** Instructions to follow **
Please take the lines from the one holding "is no significant" through the one holding "image reveals immunohistochemistry" in the data below and copy them exactly.

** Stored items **
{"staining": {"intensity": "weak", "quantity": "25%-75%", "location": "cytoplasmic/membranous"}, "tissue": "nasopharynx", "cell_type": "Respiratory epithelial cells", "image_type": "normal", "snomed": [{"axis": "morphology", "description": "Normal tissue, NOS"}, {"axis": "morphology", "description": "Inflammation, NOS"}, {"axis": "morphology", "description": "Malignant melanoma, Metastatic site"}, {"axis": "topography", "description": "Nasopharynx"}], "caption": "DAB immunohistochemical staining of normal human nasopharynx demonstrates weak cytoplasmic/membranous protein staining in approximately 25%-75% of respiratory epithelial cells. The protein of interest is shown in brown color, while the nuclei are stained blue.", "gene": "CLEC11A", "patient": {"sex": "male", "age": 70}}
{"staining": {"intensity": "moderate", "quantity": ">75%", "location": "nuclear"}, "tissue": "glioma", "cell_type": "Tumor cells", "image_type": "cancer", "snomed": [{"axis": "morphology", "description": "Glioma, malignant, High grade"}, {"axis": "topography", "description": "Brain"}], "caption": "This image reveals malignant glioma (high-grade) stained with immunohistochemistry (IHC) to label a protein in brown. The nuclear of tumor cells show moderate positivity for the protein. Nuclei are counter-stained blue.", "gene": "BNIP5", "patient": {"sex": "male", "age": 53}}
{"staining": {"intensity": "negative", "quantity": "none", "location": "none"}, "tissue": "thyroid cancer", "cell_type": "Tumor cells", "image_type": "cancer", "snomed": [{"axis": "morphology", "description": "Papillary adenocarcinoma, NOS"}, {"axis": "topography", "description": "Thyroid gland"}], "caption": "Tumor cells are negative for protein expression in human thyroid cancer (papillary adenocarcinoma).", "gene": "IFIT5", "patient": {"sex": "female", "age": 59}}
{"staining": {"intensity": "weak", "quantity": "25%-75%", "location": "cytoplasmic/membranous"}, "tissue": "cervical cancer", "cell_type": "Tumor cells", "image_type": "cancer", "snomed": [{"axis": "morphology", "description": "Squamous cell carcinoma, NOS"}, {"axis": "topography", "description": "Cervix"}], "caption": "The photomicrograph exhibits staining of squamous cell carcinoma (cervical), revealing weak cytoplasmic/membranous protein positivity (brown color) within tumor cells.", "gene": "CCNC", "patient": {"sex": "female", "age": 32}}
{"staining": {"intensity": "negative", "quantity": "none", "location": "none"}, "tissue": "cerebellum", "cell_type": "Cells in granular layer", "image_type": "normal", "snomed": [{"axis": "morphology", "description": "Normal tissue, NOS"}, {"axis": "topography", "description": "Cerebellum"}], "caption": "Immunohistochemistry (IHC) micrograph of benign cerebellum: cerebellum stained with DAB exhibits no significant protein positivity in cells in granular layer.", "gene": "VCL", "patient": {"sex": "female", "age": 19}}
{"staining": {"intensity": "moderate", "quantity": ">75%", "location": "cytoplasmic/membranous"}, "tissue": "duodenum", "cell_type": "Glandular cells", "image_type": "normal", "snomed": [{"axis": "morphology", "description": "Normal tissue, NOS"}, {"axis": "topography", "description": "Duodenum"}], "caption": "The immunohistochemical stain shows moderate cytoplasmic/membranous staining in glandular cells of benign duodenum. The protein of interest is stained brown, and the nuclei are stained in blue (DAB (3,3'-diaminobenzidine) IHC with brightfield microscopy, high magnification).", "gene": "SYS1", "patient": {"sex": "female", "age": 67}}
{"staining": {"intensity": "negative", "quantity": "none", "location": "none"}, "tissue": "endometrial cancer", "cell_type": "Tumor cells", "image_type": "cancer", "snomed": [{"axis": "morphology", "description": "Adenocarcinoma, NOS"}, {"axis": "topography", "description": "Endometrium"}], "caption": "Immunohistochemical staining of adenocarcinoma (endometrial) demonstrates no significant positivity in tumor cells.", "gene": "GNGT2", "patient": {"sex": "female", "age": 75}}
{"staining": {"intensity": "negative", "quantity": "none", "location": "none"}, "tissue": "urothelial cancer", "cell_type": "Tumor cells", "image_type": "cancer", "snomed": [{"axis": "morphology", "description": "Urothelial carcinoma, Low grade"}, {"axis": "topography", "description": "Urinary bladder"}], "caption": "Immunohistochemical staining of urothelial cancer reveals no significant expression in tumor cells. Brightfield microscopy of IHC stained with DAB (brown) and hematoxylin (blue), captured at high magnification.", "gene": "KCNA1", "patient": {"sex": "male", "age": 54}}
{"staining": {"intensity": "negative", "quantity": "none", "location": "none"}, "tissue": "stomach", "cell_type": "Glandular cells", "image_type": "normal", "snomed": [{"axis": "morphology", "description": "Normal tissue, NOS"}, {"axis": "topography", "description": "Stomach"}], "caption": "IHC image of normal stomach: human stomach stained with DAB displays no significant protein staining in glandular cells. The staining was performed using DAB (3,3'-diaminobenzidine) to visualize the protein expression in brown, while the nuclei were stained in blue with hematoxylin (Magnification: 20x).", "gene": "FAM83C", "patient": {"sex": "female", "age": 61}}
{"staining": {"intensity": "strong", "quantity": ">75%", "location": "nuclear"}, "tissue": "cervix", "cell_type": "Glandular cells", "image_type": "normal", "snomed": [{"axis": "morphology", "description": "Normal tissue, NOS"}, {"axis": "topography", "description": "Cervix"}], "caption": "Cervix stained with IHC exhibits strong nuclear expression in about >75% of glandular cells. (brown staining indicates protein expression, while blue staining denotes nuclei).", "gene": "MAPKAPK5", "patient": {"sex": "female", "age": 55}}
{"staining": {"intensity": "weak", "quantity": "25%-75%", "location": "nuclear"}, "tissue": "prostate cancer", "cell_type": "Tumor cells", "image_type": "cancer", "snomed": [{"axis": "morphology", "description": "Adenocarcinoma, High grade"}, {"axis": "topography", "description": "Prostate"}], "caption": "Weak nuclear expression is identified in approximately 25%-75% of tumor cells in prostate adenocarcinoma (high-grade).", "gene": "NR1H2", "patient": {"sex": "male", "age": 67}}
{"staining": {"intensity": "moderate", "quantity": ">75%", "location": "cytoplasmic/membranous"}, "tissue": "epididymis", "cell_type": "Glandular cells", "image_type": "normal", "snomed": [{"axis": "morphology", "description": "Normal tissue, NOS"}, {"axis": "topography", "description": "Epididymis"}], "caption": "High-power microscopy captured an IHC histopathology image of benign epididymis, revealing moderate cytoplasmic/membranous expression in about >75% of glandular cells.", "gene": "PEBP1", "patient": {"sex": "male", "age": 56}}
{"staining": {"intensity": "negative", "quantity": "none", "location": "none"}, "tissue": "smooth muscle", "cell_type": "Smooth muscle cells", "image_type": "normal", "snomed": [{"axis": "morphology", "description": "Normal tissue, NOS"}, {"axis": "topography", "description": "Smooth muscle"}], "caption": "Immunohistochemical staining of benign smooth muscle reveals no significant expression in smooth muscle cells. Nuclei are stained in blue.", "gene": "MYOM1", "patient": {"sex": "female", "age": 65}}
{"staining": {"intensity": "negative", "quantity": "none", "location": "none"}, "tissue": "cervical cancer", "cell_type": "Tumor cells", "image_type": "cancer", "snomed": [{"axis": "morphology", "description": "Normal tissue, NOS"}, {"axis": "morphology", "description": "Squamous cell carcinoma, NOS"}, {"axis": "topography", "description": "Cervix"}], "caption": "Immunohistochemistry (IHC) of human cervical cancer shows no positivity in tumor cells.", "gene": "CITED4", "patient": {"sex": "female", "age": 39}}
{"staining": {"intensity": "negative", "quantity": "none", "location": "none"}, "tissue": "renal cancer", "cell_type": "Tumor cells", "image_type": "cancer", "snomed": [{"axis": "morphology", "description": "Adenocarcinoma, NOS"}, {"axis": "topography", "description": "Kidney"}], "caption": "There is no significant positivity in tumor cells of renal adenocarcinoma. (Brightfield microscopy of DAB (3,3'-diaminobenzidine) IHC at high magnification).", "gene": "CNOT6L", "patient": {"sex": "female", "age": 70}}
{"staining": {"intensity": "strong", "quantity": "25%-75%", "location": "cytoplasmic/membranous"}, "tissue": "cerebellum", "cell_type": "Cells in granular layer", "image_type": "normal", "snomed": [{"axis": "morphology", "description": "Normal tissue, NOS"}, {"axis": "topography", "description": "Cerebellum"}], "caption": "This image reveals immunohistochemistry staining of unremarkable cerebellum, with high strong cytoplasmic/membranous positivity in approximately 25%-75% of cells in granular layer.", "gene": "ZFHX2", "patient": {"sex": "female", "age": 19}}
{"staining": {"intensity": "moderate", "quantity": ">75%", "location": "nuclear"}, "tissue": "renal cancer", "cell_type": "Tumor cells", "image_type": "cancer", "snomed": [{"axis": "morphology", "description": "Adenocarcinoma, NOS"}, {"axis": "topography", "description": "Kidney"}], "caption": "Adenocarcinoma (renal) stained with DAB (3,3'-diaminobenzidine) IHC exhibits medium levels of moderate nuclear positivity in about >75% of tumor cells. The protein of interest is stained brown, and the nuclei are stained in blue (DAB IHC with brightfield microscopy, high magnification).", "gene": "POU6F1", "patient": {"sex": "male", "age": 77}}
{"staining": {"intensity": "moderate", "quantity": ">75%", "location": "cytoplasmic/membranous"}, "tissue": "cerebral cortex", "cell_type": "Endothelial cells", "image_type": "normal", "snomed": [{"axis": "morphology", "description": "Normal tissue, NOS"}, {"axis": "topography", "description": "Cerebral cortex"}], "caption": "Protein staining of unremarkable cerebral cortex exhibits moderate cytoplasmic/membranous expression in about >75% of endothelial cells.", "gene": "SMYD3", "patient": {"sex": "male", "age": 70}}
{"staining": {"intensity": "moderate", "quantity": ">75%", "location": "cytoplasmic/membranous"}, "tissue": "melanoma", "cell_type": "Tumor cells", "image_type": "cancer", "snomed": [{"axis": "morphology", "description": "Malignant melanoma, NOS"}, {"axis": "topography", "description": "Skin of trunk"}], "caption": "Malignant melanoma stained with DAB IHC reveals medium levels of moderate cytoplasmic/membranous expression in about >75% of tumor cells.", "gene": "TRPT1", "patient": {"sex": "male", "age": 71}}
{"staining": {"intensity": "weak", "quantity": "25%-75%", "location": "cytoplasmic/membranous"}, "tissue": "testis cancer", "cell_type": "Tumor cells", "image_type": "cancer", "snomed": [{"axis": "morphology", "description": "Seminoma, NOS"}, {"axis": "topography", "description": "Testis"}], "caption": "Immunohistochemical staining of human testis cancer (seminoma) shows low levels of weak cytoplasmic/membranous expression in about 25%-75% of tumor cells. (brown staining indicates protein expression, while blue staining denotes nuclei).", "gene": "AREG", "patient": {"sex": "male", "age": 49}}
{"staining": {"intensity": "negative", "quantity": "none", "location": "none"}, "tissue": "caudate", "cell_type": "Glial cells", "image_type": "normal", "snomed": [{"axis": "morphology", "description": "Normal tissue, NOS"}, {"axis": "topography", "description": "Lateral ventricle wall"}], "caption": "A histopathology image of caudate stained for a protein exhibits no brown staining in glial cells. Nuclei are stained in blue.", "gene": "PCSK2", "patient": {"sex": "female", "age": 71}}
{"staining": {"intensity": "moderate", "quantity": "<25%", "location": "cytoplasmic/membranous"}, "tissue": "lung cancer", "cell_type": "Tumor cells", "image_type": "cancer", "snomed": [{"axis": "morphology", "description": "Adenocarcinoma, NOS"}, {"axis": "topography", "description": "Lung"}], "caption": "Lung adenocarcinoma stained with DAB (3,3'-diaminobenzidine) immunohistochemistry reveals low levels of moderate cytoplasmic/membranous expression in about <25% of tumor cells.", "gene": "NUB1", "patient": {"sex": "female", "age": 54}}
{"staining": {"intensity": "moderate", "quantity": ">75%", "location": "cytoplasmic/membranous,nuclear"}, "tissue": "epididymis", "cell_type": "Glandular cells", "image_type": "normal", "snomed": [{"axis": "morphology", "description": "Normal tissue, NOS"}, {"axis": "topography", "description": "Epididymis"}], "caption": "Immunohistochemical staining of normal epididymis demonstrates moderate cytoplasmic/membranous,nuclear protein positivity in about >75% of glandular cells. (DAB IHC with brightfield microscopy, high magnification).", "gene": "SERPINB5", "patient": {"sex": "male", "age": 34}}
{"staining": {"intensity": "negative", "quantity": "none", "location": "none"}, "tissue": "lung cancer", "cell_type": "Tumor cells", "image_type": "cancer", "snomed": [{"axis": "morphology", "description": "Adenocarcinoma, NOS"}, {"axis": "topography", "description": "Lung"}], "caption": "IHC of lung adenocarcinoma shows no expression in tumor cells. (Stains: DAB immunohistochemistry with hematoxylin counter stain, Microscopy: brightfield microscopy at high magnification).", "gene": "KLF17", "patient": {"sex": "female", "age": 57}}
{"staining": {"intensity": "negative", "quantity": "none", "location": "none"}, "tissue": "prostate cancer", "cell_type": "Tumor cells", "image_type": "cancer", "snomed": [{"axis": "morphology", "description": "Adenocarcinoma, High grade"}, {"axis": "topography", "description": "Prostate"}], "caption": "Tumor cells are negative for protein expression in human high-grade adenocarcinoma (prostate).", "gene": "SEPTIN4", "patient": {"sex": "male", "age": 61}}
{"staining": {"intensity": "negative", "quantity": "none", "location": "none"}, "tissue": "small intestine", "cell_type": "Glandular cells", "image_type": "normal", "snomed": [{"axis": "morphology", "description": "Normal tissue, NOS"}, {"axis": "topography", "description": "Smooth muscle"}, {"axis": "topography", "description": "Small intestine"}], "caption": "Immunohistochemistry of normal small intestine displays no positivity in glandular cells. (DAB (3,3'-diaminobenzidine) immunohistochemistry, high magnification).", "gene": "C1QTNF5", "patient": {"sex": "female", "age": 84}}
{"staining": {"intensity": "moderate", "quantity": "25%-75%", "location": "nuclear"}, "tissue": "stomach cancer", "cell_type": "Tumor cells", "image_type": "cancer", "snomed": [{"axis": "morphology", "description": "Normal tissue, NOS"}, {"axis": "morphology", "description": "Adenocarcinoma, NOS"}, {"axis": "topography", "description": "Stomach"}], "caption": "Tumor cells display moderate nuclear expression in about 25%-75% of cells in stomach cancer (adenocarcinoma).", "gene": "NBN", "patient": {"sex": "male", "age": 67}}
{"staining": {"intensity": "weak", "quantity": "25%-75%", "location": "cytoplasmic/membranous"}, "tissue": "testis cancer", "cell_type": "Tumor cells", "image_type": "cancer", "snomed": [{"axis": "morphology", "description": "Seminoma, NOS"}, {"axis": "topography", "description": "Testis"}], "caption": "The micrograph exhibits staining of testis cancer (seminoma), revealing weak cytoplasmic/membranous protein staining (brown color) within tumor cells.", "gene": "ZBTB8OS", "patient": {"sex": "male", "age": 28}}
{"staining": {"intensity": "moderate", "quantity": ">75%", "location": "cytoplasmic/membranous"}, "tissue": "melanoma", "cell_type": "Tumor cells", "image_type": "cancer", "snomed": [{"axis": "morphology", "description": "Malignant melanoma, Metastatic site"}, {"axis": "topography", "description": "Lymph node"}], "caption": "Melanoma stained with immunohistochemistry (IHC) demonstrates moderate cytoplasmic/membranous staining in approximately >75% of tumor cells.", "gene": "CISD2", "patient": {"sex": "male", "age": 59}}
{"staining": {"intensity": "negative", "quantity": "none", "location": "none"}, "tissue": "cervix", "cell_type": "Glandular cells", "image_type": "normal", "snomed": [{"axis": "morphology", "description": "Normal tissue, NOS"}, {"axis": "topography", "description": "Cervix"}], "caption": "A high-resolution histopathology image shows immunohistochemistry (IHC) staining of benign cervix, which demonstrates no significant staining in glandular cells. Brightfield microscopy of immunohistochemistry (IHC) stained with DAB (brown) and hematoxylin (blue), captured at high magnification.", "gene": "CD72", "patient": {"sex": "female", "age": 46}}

** Solution for this exercise **
{"staining": {"intensity": "negative", "quantity": "none", "location": "none"}, "tissue": "renal cancer", "cell_type": "Tumor cells", "image_type": "cancer", "snomed": [{"axis": "morphology", "description": "Adenocarcinoma, NOS"}, {"axis": "topography", "description": "Kidney"}], "caption": "There is no significant positivity in tumor cells of renal adenocarcinoma. (Brightfield microscopy of DAB (3,3'-diaminobenzidine) IHC at high magnification).", "gene": "CNOT6L", "patient": {"sex": "female", "age": 70}}
{"staining": {"intensity": "strong", "quantity": "25%-75%", "location": "cytoplasmic/membranous"}, "tissue": "cerebellum", "cell_type": "Cells in granular layer", "image_type": "normal", "snomed": [{"axis": "morphology", "description": "Normal tissue, NOS"}, {"axis": "topography", "description": "Cerebellum"}], "caption": "This image reveals immunohistochemistry staining of unremarkable cerebellum, with high strong cytoplasmic/membranous positivity in approximately 25%-75% of cells in granular layer.", "gene": "ZFHX2", "patient": {"sex": "female", "age": 19}}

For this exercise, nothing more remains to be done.